The Companies Registry ran into analogous difficulties during its own eDR (Electronic Document Repository) build-out, which accelerated from 2012 onward. Filers submitting annual returns at Queensway Plaza sometimes resubmitted documents when the online portal timed out mid-upload, generating second copies in the queue. Registry staff processed both. By 2019, internal audits had identified the category as a known data-quality issue, but remediation was deprioritised as the registry coped first with a surge in new incorporations and then, from early 2020, with the operational disruptions of the pandemic.
The 2020 national security period added another layer. Several law firms in Central and Sheung Wan accelerated bulk digitisation of client title files to allow remote working, uploading documents to the registry's e-submission portal under time pressure. Quality-control steps that would normally have caught duplicate submissions were compressed.

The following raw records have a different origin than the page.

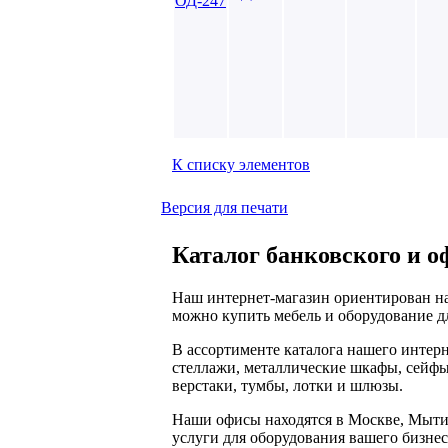
К списку элементов
Версия для печати
Каталог банковского и о
Наш интернет-магазин ориентирован на
можно купить мебель и оборудование дл
В ассортименте каталога нашего интер
стеллажи, металлические шкафы, сейфы
верстаки, тумбы, лотки и шлюзы.
Наши офисы находятся в Москве, Мыти
услуги для оборудования вашего бизнес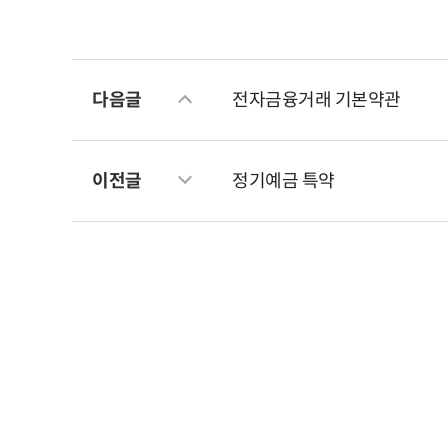
다음글
전자금융거래 기본약관
이전글
정기예금 특약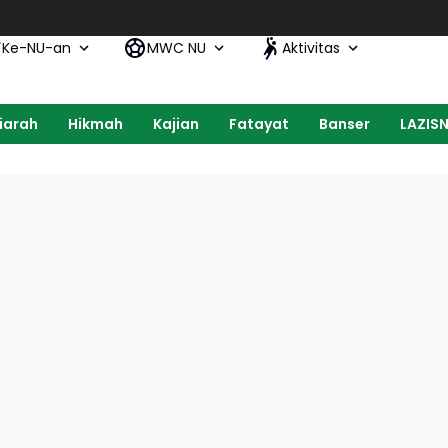
Ke-NU-an
MWC NU
Aktivitas
iarah
Hikmah
Kajian
Fatayat
Banser
LAZIS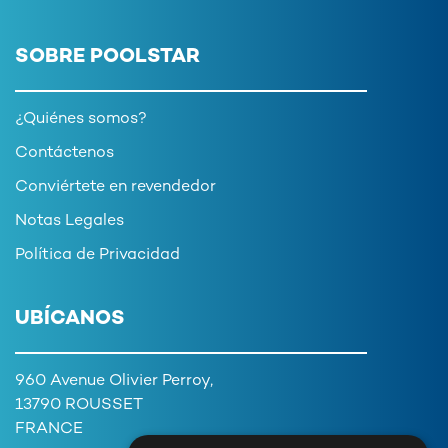
SOBRE POOLSTAR
¿Quiénes somos?
Contáctenos
Conviértete en revendedor
Notas Legales
Política de Privacidad
UBÍCANOS
960 Avenue Olivier Perroy,
13790 ROUSSET
FRANCE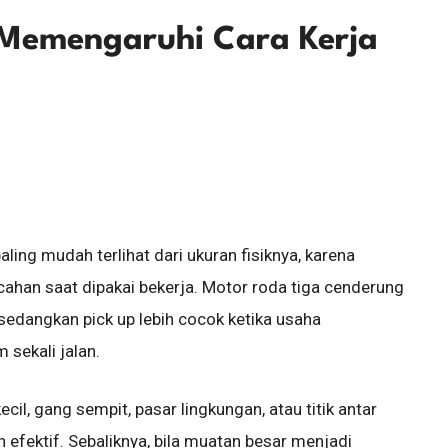
 Memengaruhi Cara Kerja
ing mudah terlihat dari ukuran fisiknya, karena
ahan saat dipakai bekerja. Motor roda tiga cenderung
 sedangkan pick up lebih cocok ketika usaha
sekali jalan.
il, gang sempit, pasar lingkungan, atau titik antar
ih efektif. Sebaliknya, bila muatan besar menjadi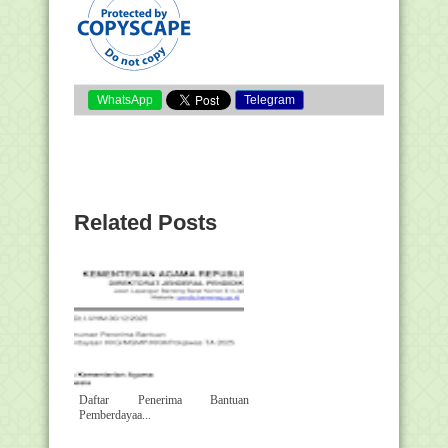
WhatsApp
Telegram
Related Posts
Daftar Penerima Bantuan
Pemberdayaa...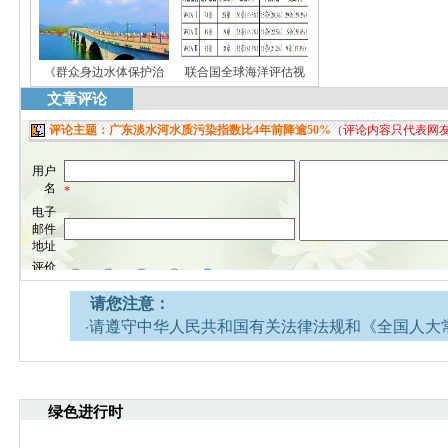
《群众身边水体保护治
联合国全球海洋评估视
文章评论
请您注意：
·请遵守中华人民共和国有关法律法规和《全国人大
网安全的决定》。
·请注意语言文明，尊重网络道德，并承担一切因您
引起的法律责任。
绿色进行时
·环境生态网文章跟帖管理员有权保留或删除其管辖
·您在环境生态网发表的言论，环境生态网有权在网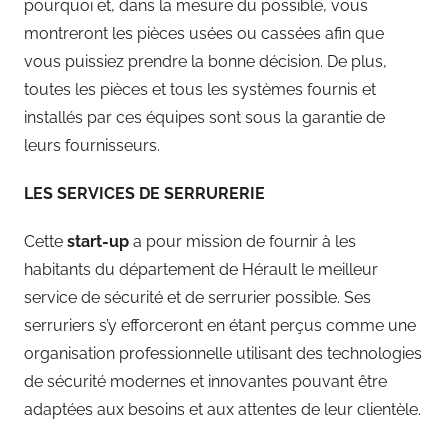
pourquoi et, dans la mesure du possible, vous
montreront les pièces usées ou cassées afin que
vous puissiez prendre la bonne décision. De plus,
toutes les pièces et tous les systèmes fournis et
installés par ces équipes sont sous la garantie de
leurs fournisseurs.
LES SERVICES DE SERRURERIE
Cette
start-up
a pour mission de fournir à les
habitants du département de Hérault le meilleur
service de sécurité et de serrurier possible. Ses
serruriers s’y efforceront en étant perçus comme une
organisation professionnelle utilisant des technologies
de sécurité modernes et innovantes pouvant être
adaptées aux besoins et aux attentes de leur clientèle.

The period between March 2020 and June 2021 is now cited in government working papers reviewed by this newspaper as the single largest contributor to the duplicate image backlog in Land Registry holdings.

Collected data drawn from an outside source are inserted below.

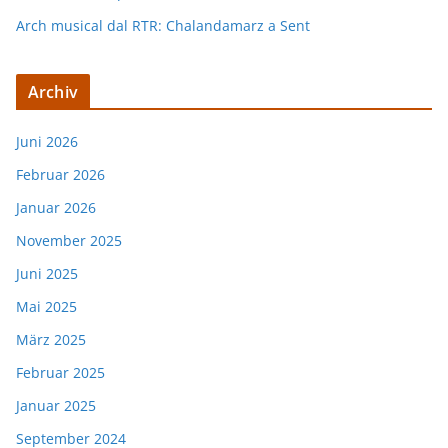
Arch musical dal RTR: Chalandamarz a Sent
Archiv
Juni 2026
Februar 2026
Januar 2026
November 2025
Juni 2025
Mai 2025
März 2025
Februar 2025
Januar 2025
September 2024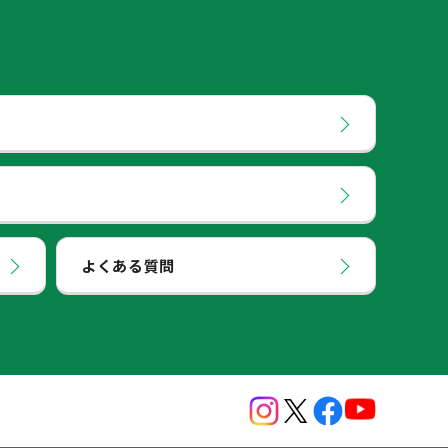
よくある質問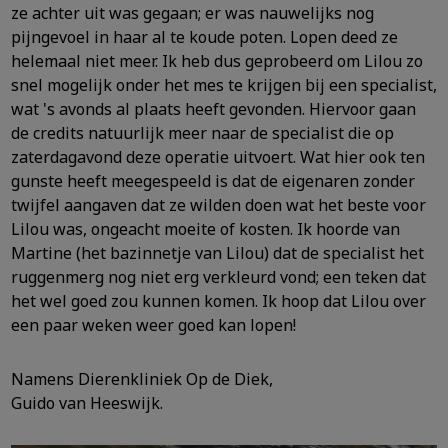
ze achter uit was gegaan; er was nauwelijks nog
pijngevoel in haar al te koude poten. Lopen deed ze
helemaal niet meer. Ik heb dus geprobeerd om Lilou zo
snel mogelijk onder het mes te krijgen bij een specialist,
wat 's avonds al plaats heeft gevonden. Hiervoor gaan
de credits natuurlijk meer naar de specialist die op
zaterdagavond deze operatie uitvoert. Wat hier ook ten
gunste heeft meegespeeld is dat de eigenaren zonder
twijfel aangaven dat ze wilden doen wat het beste voor
Lilou was, ongeacht moeite of kosten. Ik hoorde van
Martine (het bazinnetje van Lilou) dat de specialist het
ruggenmerg nog niet erg verkleurd vond; een teken dat
het wel goed zou kunnen komen. Ik hoop dat Lilou over
een paar weken weer goed kan lopen!
Namens Dierenkliniek Op de Diek,
Guido van Heeswijk.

The Scale of the Problem and What Comes Next
The government has not published a comprehensive public count of confirmed duplicates, but the Digital Policy Office — established formally in July 2023 under the Innovation, Technology and Industry Bureau — has been coordinating a cross-agency deduplication exercise since the fourth quarter of 2024. That exercise applies perceptual hashing algorithms to compare image files rather than relying on metadata alone, a methodology piloted first on a subset of Companies Registry filings covering the period 2018 to 2022.
For property buyers and their solicitors, the practical advice from registry guidance updated in May 2026 is to request a fresh certified copy of any title document dated before 2015 when conducting due diligence on transactions above HK$5 million, rather than relying solely on the digital image already in the system. Conveyancing firms on Wyndham Street and around Pacific Place have started building this step into standard instruction letters. It adds roughly two to three working days and a modest disbursement cost, but it eliminates the risk of a transaction being queried at the eleventh hour over an image conflict. The Digital Policy Office has indicated that a public-facing status dashboard for the deduplication project is planned for release before the end of 2026, which would at least let practitioners track progress in real time.